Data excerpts
——

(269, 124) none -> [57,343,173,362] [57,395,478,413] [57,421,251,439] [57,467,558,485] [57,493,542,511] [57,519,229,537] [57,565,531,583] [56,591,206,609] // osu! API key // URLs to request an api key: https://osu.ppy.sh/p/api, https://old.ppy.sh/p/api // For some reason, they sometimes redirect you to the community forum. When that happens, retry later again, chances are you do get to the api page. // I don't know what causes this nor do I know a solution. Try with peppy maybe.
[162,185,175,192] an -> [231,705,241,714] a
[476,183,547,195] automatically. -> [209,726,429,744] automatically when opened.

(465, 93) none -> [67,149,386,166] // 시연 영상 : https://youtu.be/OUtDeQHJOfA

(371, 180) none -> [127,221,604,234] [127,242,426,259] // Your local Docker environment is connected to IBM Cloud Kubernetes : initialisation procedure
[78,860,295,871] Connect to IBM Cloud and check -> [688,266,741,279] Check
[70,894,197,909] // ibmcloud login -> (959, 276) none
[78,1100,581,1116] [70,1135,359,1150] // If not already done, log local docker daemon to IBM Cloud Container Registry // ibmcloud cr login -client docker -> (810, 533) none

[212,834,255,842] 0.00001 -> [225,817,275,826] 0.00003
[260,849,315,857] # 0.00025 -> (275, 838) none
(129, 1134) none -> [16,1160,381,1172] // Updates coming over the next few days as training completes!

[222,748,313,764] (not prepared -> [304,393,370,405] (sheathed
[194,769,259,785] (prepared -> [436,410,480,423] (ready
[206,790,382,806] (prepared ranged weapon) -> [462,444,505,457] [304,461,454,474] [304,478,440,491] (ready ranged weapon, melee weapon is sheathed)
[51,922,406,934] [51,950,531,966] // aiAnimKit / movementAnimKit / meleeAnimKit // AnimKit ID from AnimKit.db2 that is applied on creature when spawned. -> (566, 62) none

——

• [What you will do]
Which lines of the records contain the word "login"? Copy each of them.

• [Solution to the exercise]
[70,894,197,909] // ibmcloud login -> (959, 276) none
[78,1100,581,1116] [70,1135,359,1150] // If not already done, log local docker daemon to IBM Cloud Container Registry // ibmcloud cr login -client docker -> (810, 533) none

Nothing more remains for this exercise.